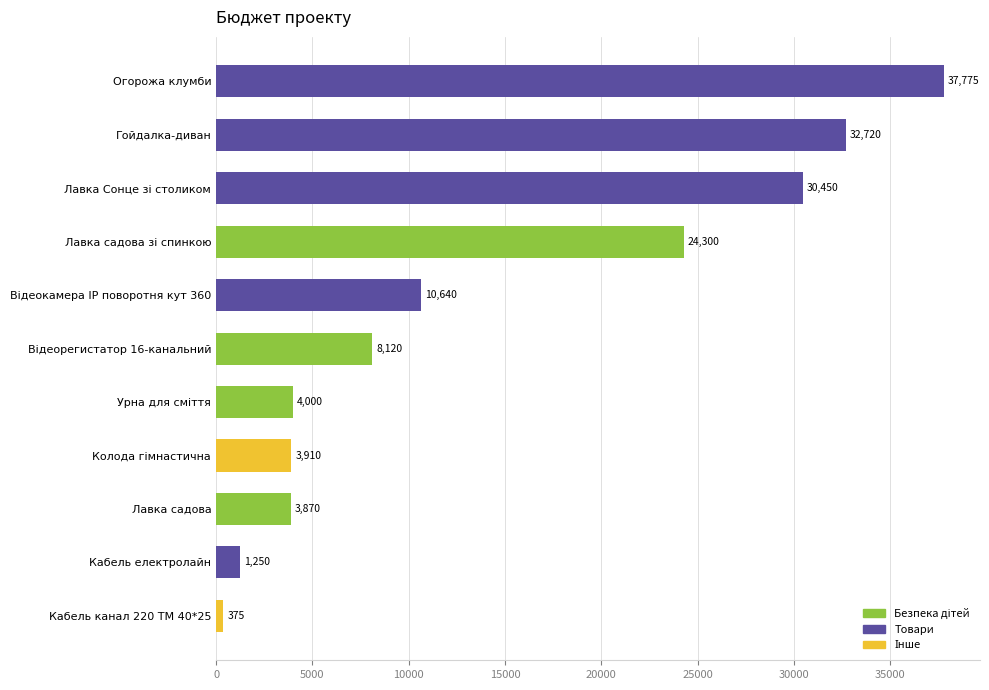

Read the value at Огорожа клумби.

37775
===============
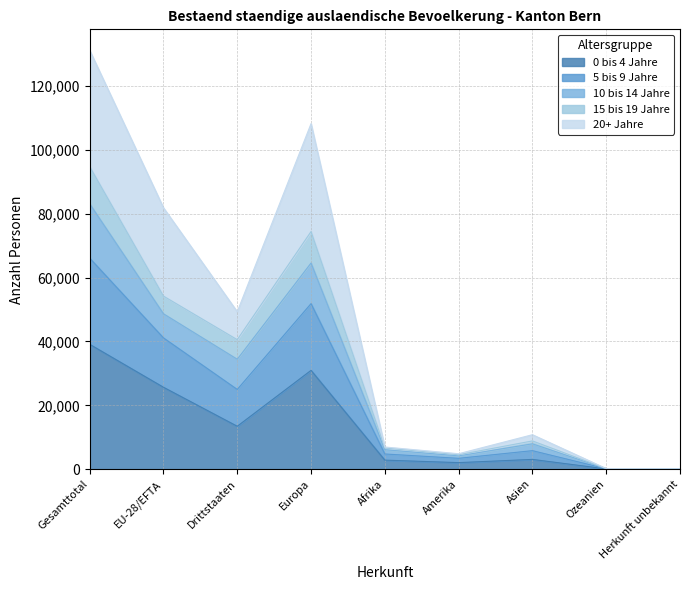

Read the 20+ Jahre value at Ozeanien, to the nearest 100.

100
===============
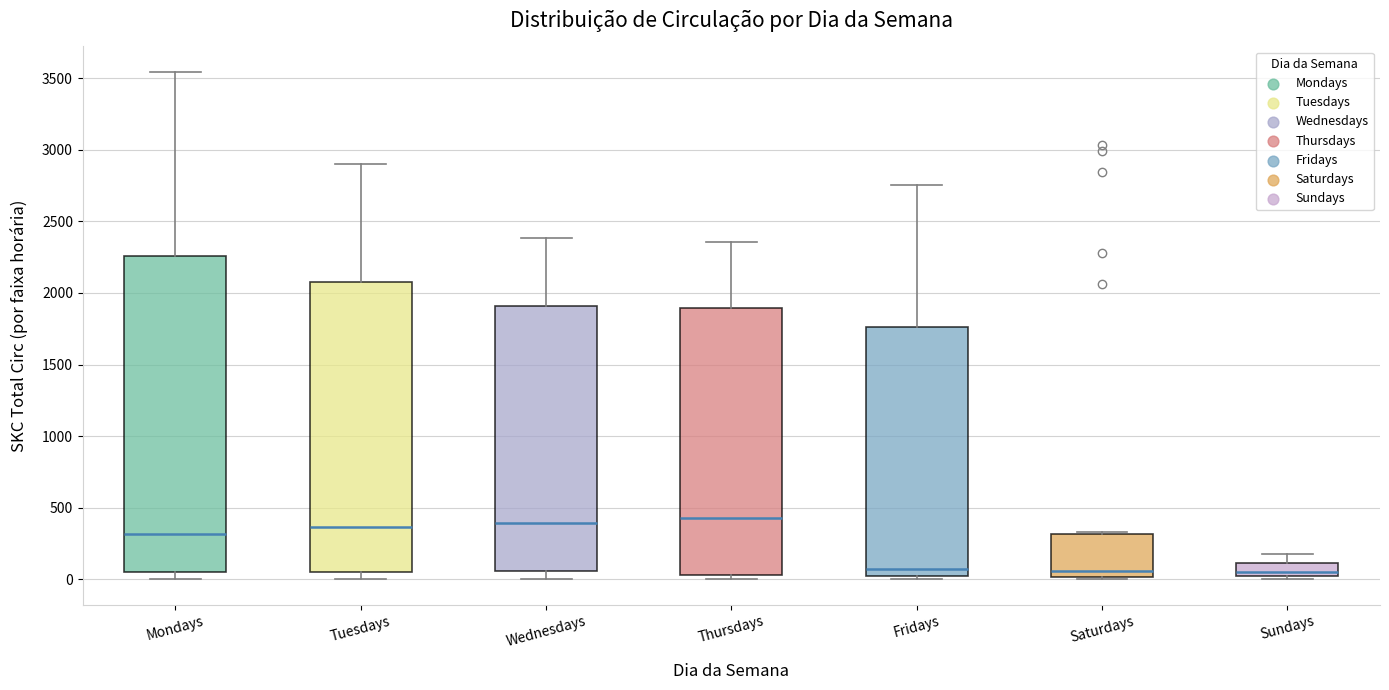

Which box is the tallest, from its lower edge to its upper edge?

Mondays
===============
▸ TO DO
Please pull out every line of the records that contains the string "value", matching its case exactly.

▸ REPLY TO THE EXERCISE
Read the value at Огорожа клумби.
Read the 20+ Jahre value at Ozeanien, to the nearest 100.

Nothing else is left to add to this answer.